The `settings` fields are:

- `prefix`: string, default `bq`. Useful if the `bq:` namespace is, for whatever reason, unavailable or problematic on your redis instance.
- `stallInterval`: number, ms; the length of the window in which workers must report that they aren't stalling. Higher values will reduce Redis/network overhead, but if a worker stalls, it will take longer before its stalled job(s) will be retried. A higher value will also result in a lower probability of false-positives during stall detection.
- `nearTermWindow`: number, ms; the window during which delayed jobs will be specifically scheduled using `setTimeout` - if all delayed jobs are further out than this window, the Queue will double-check that it hasn't missed any jobs after the window elapses.
- `delayedDebounce`: number, ms; to avoid unnecessary churn for several jobs in short succession, the Queue may delay individual jobs by up to this amount.
- `redis`: object or string, specifies how to connect to Redis. See [`redis.createClient()`](https://github.com/NodeRedis/node_redis#rediscreateclient) for the full set of options.

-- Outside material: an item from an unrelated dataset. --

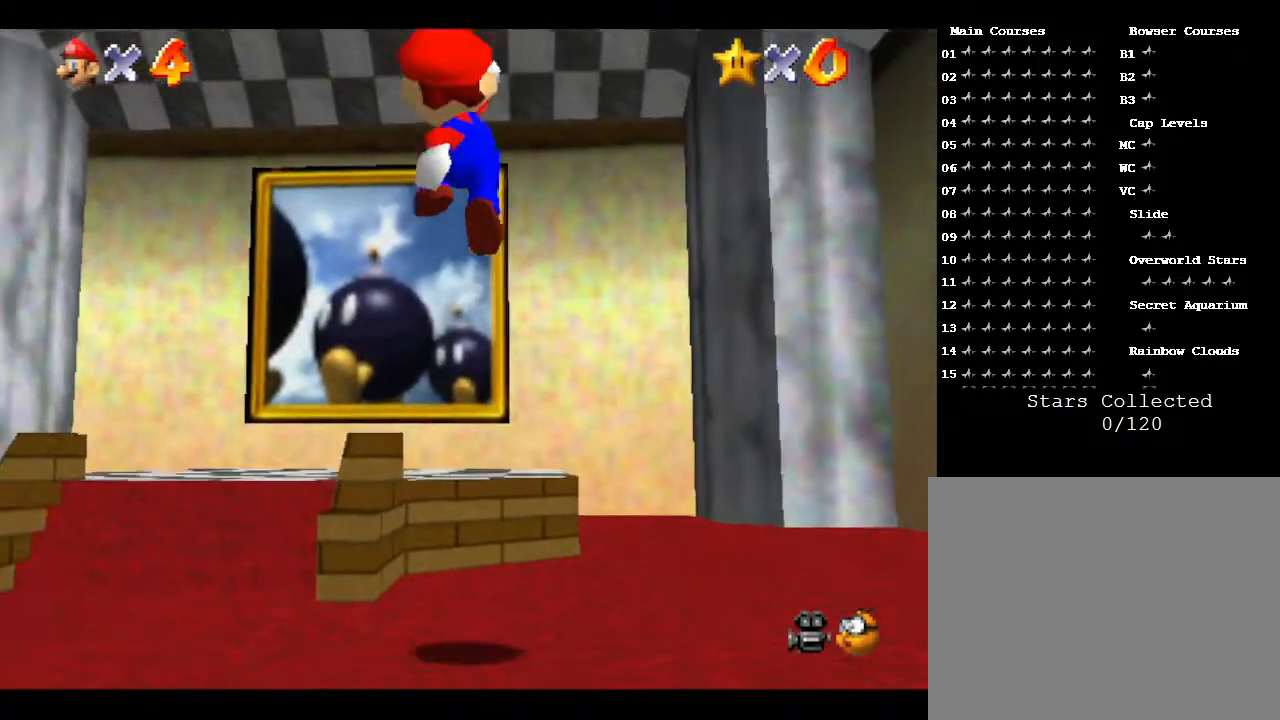
{"buttons": ["A"], "left_stick": "up", "events": [[33, "left_stick", "up"], [383, "A", "down"]]}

- `host`: string, Redis host.
- `port`: number, Redis port.
- `socket`: string, Redis socket to be used instead of a host and port.

Note that this can also be a node_redis `RedisClient` instance, in which case Bee-Queue will issue normal commands over it. It will `duplicate()` the client for blocking commands and PubSub subscriptions, if enabled. This is advanced usage,

- `isWorker`: boolean. Disable if this queue will not process jobs.
- `getEvents`: boolean. Disable if this queue does not need to receive job events.
- `sendEvents`: boolean. Disable if this worker does not need to send job events back to other queues.
- `storeJobs`: boolean. Disable if this worker does not need to associate events with specific `Job` instances. This normally improves [memory usage](https://github.com/bee-queue/bee-queue/issues/54), as the storage of jobs is unnecessary for many use-cases.
- `ensureScripts`: boolean. Ensure that the Lua scripts exist in redis before running any commands against redis.
- `activateDelayedJobs`: boolean. Activate delayed jobs once they've passed their `delayUntil` timestamp. Note that this must be enabled on at least one `Queue` instance for the delayed retry strategies (`fixed` and `exponential`) - this will reactivate them after their computed delay.
- `removeOnSuccess`: boolean. Enable to have this worker automatically remove its successfully completed jobs from Redis, so as to keep memory usage down.
- `removeOnFailure`: boolean. Enable to have this worker automatically remove its failed jobs from Redis, so as to keep memory usage down. This will not remove jobs that are set to retry unless they fail all their retries.
- `quitCommandClient`: boolean. Whether to `QUIT` the redis command client (the client it sends normal operations over) when `Queue#close` is called. This defaults to `true` for normal usage, and `false` if an existing `RedisClient` object was provided to the `redis` option.
- `redisScanCount`: number. For setting the value of the `SSCAN` Redis command used in `Queue#getJobs` for succeeded and failed job types.
- `autoConnect`: if set to `false`, then `queue.connect()` must be called to connect to the redis host. This is useful when the timing of connection to the redis need to be strictly controlled.

### Properties

- `name`: string, the name passed to the constructor.
- `keyPrefix`: string, the prefix used for all Redis keys associated with this queue.
- `jobs`: a `Map` associating the currently tracked jobs (when `storeJobs` and `getEvents` are enabled).
- `paused`: boolean, whether the queue instance is paused. Only true if the queue is in the process of closing.
- `settings`: object, the settings determined between those passed and the defaults

### Queue Local Events

#### ready

Instead of listening to this event, consider calling `Queue#ready([cb])`, which returns a Promise that resolves once the Queue is ready. If the Queue is already ready, then the Promise will be already resolved.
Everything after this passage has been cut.